Start at the line with "Whole-slide histology image, Hematoxylin" in the records below, stop at the line with "- mass: (146, 233, 176, 261)", and return every line in that span exactly, the two end lines included.

--------------------------------

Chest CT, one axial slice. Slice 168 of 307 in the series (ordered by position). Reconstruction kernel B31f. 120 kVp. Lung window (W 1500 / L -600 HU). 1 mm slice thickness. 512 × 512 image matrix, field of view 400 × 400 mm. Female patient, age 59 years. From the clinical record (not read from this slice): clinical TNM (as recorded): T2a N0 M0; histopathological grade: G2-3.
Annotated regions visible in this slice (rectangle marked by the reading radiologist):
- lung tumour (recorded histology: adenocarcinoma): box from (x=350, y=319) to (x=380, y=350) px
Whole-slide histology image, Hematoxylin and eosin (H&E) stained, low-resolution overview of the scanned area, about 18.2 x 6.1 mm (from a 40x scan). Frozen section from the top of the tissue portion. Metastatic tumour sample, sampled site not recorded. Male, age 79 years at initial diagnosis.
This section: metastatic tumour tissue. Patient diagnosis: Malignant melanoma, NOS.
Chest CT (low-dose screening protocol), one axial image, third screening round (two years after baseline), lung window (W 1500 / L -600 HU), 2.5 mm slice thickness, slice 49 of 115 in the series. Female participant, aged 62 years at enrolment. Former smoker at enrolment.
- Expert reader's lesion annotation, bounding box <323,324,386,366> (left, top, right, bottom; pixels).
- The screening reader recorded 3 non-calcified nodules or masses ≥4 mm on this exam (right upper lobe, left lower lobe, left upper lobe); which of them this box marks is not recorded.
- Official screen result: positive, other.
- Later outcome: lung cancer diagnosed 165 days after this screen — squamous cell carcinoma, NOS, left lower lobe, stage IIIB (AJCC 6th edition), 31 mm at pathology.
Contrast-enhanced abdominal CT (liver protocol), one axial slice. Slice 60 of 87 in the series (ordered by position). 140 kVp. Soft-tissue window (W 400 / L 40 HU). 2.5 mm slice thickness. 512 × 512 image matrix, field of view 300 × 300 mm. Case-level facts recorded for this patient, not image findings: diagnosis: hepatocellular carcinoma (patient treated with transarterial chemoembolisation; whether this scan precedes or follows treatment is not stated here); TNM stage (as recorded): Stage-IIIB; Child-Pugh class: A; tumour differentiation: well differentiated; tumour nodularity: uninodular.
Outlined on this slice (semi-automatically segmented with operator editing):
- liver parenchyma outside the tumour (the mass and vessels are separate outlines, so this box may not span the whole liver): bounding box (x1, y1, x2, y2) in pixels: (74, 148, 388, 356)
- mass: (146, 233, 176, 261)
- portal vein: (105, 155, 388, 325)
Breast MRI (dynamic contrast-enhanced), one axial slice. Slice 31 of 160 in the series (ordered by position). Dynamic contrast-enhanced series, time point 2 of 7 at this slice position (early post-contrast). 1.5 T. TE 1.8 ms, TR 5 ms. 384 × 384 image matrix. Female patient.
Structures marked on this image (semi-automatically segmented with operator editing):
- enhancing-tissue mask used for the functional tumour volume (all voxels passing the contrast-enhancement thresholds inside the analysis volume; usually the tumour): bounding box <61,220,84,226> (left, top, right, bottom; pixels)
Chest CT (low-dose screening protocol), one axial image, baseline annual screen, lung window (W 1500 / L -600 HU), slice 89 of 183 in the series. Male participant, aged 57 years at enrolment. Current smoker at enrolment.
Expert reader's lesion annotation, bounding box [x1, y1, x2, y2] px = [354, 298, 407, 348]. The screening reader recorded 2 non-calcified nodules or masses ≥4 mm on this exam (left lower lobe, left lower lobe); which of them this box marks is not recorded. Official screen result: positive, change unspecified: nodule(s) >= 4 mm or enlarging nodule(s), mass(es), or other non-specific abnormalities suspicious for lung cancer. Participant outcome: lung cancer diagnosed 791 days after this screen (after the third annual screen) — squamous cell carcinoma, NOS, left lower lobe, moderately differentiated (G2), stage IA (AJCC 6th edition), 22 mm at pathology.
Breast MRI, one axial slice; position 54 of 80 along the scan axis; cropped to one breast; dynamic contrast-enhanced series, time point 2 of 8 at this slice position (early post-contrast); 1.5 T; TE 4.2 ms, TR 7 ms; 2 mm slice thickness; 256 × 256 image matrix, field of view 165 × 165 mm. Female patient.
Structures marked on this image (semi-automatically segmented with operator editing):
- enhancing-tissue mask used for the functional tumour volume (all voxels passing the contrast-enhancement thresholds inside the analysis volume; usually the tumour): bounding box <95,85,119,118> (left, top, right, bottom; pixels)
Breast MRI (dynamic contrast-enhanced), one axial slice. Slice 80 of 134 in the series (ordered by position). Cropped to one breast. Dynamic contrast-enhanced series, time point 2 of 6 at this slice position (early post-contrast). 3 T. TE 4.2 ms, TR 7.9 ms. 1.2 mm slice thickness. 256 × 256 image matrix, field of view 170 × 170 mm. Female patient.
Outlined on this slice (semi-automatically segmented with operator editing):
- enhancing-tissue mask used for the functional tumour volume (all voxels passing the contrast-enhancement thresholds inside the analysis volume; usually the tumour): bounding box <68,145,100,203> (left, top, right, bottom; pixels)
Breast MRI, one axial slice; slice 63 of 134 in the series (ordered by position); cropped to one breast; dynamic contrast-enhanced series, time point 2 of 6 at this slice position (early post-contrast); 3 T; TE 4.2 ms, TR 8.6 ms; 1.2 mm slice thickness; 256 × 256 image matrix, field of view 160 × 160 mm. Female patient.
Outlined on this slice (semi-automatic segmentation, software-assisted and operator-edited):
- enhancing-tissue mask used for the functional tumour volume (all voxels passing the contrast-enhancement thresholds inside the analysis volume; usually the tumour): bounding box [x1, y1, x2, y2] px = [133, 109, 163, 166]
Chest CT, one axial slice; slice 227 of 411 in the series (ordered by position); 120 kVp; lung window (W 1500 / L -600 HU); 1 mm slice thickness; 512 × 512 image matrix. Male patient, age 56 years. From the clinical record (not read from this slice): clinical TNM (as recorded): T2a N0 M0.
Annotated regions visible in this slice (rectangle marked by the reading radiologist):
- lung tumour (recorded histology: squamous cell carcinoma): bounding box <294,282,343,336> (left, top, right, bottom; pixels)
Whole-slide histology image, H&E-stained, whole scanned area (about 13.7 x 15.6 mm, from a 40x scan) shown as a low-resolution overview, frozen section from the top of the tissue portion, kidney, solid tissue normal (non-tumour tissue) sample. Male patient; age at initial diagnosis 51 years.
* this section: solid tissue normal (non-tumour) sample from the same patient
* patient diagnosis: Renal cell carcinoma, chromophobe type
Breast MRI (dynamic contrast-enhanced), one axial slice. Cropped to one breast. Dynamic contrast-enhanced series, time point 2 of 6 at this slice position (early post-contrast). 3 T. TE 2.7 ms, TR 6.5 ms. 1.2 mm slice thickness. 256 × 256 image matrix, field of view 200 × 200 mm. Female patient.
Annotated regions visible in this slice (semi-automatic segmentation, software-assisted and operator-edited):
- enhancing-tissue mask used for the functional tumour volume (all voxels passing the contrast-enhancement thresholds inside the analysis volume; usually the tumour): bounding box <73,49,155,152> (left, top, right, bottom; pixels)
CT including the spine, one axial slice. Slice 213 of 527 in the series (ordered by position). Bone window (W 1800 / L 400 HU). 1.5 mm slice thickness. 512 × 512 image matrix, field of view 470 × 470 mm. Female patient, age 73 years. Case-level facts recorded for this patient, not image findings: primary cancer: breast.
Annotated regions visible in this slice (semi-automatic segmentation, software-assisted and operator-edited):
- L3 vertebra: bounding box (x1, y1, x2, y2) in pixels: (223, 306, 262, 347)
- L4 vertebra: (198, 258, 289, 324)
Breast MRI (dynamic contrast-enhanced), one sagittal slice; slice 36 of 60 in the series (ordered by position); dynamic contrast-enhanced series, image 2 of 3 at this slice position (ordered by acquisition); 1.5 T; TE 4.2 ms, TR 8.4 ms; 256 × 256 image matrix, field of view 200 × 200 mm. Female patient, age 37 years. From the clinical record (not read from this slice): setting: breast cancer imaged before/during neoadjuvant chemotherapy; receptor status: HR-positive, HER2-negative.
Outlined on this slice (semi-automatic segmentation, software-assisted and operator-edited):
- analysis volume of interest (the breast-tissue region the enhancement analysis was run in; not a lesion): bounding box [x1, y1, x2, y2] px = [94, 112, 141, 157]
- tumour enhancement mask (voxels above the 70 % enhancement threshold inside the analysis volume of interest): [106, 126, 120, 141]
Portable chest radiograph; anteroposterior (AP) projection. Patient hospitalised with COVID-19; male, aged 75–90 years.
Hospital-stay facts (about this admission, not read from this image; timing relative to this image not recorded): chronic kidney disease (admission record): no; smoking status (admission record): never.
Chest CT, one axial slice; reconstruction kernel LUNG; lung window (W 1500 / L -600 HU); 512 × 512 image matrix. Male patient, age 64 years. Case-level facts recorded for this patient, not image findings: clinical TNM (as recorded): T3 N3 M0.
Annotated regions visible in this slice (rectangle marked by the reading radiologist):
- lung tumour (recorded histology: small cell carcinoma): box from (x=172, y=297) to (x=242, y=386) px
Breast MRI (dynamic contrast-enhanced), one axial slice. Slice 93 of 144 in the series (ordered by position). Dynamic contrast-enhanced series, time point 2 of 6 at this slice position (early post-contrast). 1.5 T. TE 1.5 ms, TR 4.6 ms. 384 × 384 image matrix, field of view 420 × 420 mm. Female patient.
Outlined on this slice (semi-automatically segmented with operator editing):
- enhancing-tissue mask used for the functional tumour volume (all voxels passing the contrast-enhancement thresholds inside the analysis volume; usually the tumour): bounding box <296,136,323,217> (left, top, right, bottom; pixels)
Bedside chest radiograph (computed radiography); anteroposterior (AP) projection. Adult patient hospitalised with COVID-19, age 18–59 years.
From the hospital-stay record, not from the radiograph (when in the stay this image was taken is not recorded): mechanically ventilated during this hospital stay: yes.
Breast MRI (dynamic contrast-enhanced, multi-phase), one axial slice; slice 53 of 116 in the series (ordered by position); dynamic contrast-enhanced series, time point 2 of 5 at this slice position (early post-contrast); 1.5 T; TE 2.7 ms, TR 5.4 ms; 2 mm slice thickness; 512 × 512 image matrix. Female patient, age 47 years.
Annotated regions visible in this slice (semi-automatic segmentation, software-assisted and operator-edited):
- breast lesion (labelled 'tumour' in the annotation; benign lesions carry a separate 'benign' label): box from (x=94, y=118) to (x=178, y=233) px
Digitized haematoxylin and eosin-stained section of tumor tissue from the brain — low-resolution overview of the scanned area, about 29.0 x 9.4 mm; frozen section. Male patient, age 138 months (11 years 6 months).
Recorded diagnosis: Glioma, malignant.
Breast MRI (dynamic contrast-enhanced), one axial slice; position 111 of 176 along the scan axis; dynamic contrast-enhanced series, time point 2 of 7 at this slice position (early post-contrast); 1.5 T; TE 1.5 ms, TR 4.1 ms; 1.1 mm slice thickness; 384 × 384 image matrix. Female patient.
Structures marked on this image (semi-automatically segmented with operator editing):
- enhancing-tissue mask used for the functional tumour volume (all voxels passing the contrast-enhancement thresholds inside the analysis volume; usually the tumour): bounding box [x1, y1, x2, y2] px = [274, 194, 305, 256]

--------------------------------

▶ OUTPUT
Whole-slide histology image, Hematoxylin and eosin (H&E) stained, low-resolution overview of the scanned area, about 18.2 x 6.1 mm (from a 40x scan). Frozen section from the top of the tissue portion. Metastatic tumour sample, sampled site not recorded. Male, age 79 years at initial diagnosis.
This section: metastatic tumour tissue. Patient diagnosis: Malignant melanoma, NOS.
Chest CT (low-dose screening protocol), one axial image, third screening round (two years after baseline), lung window (W 1500 / L -600 HU), 2.5 mm slice thickness, slice 49 of 115 in the series. Female participant, aged 62 years at enrolment. Former smoker at enrolment.
- Expert reader's lesion annotation, bounding box <323,324,386,366> (left, top, right, bottom; pixels).
- The screening reader recorded 3 non-calcified nodules or masses ≥4 mm on this exam (right upper lobe, left lower lobe, left upper lobe); which of them this box marks is not recorded.
- Official screen result: positive, other.
- Later outcome: lung cancer diagnosed 165 days after this screen — squamous cell carcinoma, NOS, left lower lobe, stage IIIB (AJCC 6th edition), 31 mm at pathology.
Contrast-enhanced abdominal CT (liver protocol), one axial slice. Slice 60 of 87 in the series (ordered by position). 140 kVp. Soft-tissue window (W 400 / L 40 HU). 2.5 mm slice thickness. 512 × 512 image matrix, field of view 300 × 300 mm. Case-level facts recorded for this patient, not image findings: diagnosis: hepatocellular carcinoma (patient treated with transarterial chemoembolisation; whether this scan precedes or follows treatment is not stated here); TNM stage (as recorded): Stage-IIIB; Child-Pugh class: A; tumour differentiation: well differentiated; tumour nodularity: uninodular.
Outlined on this slice (semi-automatically segmented with operator editing):
- liver parenchyma outside the tumour (the mass and vessels are separate outlines, so this box may not span the whole liver): bounding box (x1, y1, x2, y2) in pixels: (74, 148, 388, 356)
- mass: (146, 233, 176, 261)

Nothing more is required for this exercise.